National Book Festival Coming to Town

From Friday, May 18, to Sunday, May 20, Greensboro will host a national book event called Greensboro Bound: A Literary Festival. The three-day festival will be the culminating event of the year-long initiative, Greensboro Bound, which has included discussions and book signings by local and national authors. The organizers of the festival intend to make it an annual event.

The festival will include speeches, workshops, panel discussions, book signings and family-friendly activities located across downtown Greensboro. The Greensboro Cultural Arts Center will be the central hub, but events will also take place at Triad Stage, the International Civil Rights Center & Museum, the Central Library, the Greensboro History Museum and Scuppernong Books.

“One of the wonderful things about literary festivals,” said Steve Colyer, board secretary of the Greensboro Literary Organization, “are that there are lots of presentations to choose from and you find new things to learn and new people to read. I walk into panels to see one author and come out with an appreciation for three.”

The Greensboro Literary Organization is the nonprofit planning committee for Greensboro Bound. So far, they have raised all but $25,000 needed for the festival to break even, with the largest financial contributors being the Edward M. Armfield Sr. Foundation, the News & Record, the Michel Family Foundation, Guilford College Bryan Series, UNCG Libraries and UNCG, NC A& University, Schell Bray PLLC, and a commitment from the Tannenbaum Sternberger Foundation.

Novelists Daniel Wallace, Lee Smith and Kevin Powers, poets Nikki Giovanni, Fred Chappell, Kaveh Akbar and Gabrielle Calvocoressi, as well as short story writer Carmen Maria Machado, nonfiction writer John T. Edge and spoken word artist Josephus Thompson are among the over 60 writers appearing at the
festival.

Giovanni, the recipient of seven NAACP Image Awards and a Grammy nomination, is arguably the most recognizable literary figure attending the festival. Margot Lee Shetterly, author of “Hidden Figures,” and author Wiley Cash, a native of North Carolina, have already visited Scuppernong Books in Downtown Greensboro as part of the Greensboro Bound programming.

Many Southern and local writers will also be featured and more authors will be announced in the weeks leading up to the festival. Diversity and inclusiveness are goals for the festival organizers. With regard to the number of African-American, Muslim, and LGBTQ writers scheduled to appear, Colyer said, “We are living our commitment to inclusivity and diversity.”

Colyer, who previously worked with the nation’s largest book festival in Miami, added that inclusivity and acceptance of diversity are a big deal for Greensboro Bound. He said that programming was informed by the desire to provide a platform for all of Guilford County’s communities to tell their story and “to get authors in front of students, students in front of authors, and books into the hands of students.”

To that end, Greensboro Bound reached out to Guilford County Schools to create events where the authors can also speak at local schools. So far, approximately 15 authors have agreed to speak at 30 schools as a part of these events. Festival organizers estimate that 10,500 students will benefit from this program.

After the lasting success of similar local book festivals, like the annual Bookmarks Festival in Winston-Salem, the creators of Greensboro Bound are expecting 7,500 to 10,000 people to attend. Ginger Hendricks and Jamie Rogers Southern, who help organize Bookmarks, have assisted Greensboro in preparing for a crowd this size.

At one point, Greensboro College was in talks to host the festival, but downtown
Greensboro was ultimately chosen as the location because of some logistical and accessibility issues and, Colyer said, because “volunteers viewed the event as a potentially key contributor to the renaissance of downtown GSO that is underway.” However, Colyer still hopes that Greensboro College can participate in the next season of year-round programming that Greensboro Bound is planning.

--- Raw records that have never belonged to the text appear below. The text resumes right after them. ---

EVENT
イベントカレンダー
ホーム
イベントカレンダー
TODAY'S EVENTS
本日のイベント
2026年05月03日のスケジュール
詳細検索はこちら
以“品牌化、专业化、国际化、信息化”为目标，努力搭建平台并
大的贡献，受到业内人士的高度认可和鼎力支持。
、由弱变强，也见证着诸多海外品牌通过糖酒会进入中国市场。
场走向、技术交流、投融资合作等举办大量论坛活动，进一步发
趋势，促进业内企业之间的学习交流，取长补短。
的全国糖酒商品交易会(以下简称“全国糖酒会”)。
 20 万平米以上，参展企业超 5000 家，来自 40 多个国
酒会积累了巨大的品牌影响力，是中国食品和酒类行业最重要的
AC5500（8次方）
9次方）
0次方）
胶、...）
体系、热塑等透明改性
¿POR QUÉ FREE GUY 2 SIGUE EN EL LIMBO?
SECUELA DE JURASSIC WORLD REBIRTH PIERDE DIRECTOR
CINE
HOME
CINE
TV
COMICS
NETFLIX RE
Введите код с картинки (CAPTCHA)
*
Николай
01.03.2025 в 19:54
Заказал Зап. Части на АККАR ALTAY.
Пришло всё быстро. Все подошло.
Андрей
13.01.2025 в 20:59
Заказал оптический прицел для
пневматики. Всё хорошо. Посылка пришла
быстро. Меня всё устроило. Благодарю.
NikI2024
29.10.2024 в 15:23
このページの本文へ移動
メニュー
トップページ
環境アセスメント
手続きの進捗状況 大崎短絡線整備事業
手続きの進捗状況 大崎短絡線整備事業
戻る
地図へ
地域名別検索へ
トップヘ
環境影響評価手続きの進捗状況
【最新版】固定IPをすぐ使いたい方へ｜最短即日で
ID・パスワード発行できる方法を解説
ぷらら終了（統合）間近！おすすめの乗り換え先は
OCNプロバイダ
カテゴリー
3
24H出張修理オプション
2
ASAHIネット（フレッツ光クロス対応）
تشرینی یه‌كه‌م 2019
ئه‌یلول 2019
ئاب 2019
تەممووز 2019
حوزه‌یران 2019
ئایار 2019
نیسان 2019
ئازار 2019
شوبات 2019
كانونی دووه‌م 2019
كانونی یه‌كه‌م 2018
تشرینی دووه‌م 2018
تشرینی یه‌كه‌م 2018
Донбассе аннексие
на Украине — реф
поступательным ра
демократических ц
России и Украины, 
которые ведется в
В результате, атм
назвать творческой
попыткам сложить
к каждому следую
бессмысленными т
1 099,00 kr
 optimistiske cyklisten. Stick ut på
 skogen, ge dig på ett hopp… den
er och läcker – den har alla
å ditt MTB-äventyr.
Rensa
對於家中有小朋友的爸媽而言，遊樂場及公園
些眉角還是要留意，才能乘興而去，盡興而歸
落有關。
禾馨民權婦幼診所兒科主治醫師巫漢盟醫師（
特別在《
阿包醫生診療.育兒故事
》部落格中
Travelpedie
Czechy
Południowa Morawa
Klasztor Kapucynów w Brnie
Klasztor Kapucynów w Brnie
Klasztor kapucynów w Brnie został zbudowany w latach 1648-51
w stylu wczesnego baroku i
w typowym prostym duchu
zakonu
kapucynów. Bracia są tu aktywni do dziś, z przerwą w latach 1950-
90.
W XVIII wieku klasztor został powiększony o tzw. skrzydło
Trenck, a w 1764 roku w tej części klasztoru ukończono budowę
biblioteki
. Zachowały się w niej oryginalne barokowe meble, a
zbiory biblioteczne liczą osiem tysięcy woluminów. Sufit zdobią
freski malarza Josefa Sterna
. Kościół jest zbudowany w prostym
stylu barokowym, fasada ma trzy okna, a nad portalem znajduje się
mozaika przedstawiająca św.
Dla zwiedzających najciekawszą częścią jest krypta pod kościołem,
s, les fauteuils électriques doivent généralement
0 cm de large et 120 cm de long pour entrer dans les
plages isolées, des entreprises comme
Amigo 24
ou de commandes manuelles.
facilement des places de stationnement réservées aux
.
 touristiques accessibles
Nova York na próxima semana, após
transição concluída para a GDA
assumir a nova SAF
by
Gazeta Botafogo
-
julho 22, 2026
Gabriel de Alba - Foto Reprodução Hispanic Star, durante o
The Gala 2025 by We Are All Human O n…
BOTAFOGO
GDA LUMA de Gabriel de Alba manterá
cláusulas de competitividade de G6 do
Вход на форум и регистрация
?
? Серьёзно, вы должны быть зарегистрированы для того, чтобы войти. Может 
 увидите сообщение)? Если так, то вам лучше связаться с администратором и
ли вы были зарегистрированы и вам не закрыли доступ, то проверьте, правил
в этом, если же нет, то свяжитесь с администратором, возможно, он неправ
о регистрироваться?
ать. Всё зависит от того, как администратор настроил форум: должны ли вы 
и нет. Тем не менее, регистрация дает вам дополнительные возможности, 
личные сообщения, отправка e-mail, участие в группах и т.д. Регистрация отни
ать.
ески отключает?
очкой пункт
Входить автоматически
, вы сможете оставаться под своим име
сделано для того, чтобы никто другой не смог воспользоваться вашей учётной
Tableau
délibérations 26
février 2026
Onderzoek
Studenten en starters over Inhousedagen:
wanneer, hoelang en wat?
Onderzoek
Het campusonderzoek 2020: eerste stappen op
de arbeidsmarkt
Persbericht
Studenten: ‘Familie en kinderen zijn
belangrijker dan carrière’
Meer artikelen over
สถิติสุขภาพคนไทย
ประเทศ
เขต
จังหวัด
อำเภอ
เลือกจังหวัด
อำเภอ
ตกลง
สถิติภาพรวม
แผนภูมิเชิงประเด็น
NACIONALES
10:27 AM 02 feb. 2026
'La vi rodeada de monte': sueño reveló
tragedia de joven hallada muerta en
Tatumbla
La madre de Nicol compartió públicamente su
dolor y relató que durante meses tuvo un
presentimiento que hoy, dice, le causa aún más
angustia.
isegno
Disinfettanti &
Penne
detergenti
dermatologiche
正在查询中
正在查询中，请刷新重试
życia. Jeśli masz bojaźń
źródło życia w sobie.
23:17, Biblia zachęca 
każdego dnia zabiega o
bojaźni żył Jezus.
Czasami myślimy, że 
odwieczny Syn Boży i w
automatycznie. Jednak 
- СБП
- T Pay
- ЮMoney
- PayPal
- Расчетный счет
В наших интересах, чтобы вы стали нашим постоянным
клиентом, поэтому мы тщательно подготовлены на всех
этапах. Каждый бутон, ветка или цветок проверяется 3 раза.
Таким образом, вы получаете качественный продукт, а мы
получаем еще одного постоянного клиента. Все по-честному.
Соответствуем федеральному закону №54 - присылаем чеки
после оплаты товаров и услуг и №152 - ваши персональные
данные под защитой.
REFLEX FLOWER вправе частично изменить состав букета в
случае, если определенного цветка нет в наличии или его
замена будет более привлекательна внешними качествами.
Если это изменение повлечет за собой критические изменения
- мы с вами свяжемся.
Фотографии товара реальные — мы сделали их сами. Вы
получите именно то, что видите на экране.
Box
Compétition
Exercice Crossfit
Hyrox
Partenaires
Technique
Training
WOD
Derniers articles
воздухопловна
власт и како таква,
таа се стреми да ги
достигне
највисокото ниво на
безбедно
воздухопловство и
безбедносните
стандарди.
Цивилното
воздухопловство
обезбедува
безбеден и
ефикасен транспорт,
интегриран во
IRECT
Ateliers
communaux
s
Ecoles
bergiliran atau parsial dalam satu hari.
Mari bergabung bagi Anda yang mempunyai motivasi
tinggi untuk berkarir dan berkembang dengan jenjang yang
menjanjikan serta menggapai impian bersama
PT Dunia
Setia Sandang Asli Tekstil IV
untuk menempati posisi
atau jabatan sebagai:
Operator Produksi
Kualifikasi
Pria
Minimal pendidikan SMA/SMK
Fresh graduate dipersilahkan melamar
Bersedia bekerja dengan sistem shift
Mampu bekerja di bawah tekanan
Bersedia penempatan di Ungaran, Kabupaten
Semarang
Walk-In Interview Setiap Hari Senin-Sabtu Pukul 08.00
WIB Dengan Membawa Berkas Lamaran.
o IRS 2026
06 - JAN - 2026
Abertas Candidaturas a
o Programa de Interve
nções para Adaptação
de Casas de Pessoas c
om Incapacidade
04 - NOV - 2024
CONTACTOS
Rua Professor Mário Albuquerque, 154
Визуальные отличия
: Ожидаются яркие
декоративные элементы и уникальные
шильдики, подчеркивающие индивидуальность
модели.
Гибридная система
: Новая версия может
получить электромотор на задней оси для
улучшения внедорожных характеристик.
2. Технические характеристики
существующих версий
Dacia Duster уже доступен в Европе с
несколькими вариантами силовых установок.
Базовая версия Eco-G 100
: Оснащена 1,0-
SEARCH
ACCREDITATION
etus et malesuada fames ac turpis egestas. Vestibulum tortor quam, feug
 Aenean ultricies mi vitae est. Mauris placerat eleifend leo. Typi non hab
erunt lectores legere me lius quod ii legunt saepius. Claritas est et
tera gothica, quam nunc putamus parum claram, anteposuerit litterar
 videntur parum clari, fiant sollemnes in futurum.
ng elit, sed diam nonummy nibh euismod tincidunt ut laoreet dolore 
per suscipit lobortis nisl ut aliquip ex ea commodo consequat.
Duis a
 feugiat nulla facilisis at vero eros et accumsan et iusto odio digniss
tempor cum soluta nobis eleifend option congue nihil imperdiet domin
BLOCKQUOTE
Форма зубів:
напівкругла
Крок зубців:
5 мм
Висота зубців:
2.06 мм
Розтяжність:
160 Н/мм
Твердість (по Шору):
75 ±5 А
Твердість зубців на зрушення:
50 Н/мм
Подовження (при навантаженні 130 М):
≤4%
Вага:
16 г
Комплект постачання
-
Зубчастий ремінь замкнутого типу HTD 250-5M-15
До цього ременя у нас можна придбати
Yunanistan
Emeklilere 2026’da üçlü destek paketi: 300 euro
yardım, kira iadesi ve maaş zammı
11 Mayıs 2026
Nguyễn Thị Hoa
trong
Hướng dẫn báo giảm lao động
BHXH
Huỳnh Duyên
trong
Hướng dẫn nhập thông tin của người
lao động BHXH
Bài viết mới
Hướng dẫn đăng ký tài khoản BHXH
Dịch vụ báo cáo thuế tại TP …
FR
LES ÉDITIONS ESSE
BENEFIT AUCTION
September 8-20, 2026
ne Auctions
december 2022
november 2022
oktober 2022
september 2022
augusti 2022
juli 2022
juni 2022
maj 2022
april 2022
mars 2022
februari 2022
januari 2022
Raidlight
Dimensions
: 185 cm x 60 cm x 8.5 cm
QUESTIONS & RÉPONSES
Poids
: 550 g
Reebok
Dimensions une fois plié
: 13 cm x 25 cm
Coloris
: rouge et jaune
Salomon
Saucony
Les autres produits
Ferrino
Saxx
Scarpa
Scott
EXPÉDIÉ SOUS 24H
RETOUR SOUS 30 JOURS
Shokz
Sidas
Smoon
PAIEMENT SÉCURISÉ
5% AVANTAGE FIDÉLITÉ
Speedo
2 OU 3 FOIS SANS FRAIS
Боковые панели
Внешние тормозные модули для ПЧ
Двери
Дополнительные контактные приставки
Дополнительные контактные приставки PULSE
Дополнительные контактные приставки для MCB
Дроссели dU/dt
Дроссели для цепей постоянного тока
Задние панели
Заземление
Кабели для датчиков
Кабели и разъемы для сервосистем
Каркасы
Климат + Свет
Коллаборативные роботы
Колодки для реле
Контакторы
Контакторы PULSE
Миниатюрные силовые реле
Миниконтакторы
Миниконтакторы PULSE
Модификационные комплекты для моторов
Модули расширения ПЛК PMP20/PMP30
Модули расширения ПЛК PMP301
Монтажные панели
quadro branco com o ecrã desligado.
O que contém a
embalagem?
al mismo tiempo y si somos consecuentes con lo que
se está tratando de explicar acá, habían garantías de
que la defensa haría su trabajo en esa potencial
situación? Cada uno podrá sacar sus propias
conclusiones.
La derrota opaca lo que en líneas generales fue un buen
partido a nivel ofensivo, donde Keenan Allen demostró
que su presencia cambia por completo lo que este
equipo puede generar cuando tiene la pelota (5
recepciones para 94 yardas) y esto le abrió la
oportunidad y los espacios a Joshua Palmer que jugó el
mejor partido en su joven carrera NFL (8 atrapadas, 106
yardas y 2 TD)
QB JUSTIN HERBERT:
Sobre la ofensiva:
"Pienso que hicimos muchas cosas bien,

Although Greensboro College will not host the festival, Greensboro College English professor Dr. WayneJohns has a major role in helping to plan the festival. Johns serves on the board of the festival, serves as Greensboro College’s liaison to the festival, has helped apply for grants and has personally contacted about one-third of the authors scheduled to appear.

Johns says he is happy about the number of authors who have agreed to come and the diversity that the festival will bring to Greensboro. He said he wants to bring in authors who will help bring attention to, and spark discussion about, important issues that have been in the news over the past year. For example, the festival will host a Muslim writers panel, as well a panel (sponsored by Casa Azul) on undocumented poets.

Greensboro Bound is “an all-volunteer effort,” said Colyer. “No one is getting paid … it blows me away…. This is the most grass-roots, all-volunteer, native viral event I have ever seen.” Brian Lampkin, festival organizer and co-owner of Scuppernong Books, said the people who volunteer for the festival will have an excellent experience, adding that “it’s a great way to meet writers.”

Volunteer training sessions will be held at Scuppernong Books on April 25, April 29 and May 5. Volunteer applications, information on how to donate to the festival and a schedule of events are all available at greensborobound.com.